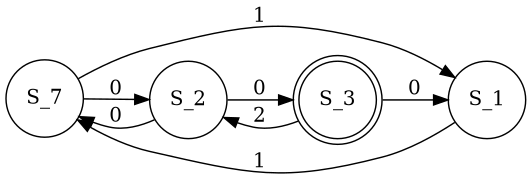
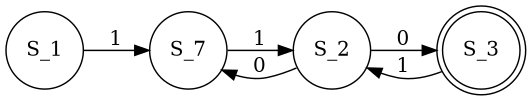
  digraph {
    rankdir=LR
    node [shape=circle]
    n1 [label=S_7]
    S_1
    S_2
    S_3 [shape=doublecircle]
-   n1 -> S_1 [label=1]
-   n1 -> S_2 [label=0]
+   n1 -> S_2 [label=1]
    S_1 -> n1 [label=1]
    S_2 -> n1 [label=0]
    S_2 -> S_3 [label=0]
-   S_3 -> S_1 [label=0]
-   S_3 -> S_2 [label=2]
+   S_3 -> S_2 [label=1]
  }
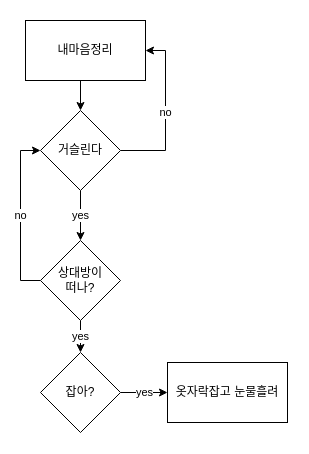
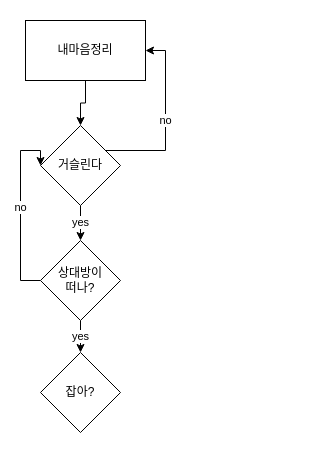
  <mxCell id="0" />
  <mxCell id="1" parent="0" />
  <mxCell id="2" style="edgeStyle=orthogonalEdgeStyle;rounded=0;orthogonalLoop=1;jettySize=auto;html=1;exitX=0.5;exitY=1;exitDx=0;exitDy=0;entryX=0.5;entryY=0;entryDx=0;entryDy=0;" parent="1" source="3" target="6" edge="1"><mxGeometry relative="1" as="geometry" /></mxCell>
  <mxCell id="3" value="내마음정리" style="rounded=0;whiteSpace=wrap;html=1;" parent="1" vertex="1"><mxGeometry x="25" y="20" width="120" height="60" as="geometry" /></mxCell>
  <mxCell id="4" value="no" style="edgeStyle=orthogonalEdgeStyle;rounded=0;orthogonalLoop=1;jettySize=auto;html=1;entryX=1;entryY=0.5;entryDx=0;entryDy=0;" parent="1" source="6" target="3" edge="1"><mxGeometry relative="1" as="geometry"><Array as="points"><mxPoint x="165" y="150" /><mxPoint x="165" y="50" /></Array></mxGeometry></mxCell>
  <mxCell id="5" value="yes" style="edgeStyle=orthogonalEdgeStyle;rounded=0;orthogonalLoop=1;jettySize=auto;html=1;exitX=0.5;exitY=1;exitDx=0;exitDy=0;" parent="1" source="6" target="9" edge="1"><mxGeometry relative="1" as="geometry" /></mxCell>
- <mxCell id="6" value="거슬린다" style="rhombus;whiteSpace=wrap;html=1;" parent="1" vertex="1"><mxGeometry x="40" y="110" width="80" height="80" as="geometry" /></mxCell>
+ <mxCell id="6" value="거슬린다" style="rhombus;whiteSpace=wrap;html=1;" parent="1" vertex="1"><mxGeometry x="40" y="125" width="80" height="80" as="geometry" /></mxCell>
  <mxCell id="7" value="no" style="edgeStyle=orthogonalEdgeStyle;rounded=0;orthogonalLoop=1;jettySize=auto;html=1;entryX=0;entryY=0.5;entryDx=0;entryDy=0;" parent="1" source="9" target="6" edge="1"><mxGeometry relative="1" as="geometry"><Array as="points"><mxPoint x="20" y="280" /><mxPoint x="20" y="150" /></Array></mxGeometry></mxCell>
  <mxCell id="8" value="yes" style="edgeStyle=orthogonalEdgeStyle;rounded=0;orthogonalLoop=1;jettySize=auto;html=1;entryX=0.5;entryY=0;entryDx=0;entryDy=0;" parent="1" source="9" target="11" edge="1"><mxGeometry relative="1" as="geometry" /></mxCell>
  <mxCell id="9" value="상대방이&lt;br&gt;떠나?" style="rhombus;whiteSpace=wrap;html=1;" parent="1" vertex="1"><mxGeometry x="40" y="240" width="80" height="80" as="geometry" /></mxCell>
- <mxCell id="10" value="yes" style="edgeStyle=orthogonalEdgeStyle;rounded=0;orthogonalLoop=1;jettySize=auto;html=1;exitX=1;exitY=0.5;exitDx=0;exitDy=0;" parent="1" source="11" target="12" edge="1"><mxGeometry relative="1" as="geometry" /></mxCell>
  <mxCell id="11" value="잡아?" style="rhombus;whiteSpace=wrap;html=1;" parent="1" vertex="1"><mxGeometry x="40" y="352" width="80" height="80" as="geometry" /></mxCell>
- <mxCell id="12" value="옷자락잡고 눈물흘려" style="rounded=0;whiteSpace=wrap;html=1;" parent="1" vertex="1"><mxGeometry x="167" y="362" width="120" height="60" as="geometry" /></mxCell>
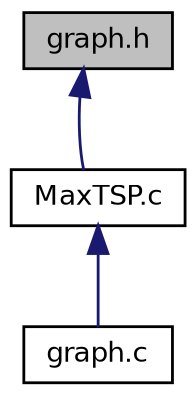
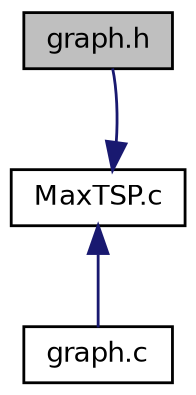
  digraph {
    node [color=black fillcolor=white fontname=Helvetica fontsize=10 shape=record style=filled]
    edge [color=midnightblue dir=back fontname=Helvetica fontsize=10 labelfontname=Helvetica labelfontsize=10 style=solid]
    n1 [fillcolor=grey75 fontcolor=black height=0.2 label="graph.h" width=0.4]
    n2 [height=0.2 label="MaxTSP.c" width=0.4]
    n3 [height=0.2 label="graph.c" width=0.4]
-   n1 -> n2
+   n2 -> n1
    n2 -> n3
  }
-------------------------
Return every line of the material above that contains the string "fontname", matching case exactly.

#### Output of the task
    node [color=black fillcolor=white fontname=Helvetica fontsize=10 shape=record style=filled]
    edge [color=midnightblue dir=back fontname=Helvetica fontsize=10 labelfontname=Helvetica labelfontsize=10 style=solid]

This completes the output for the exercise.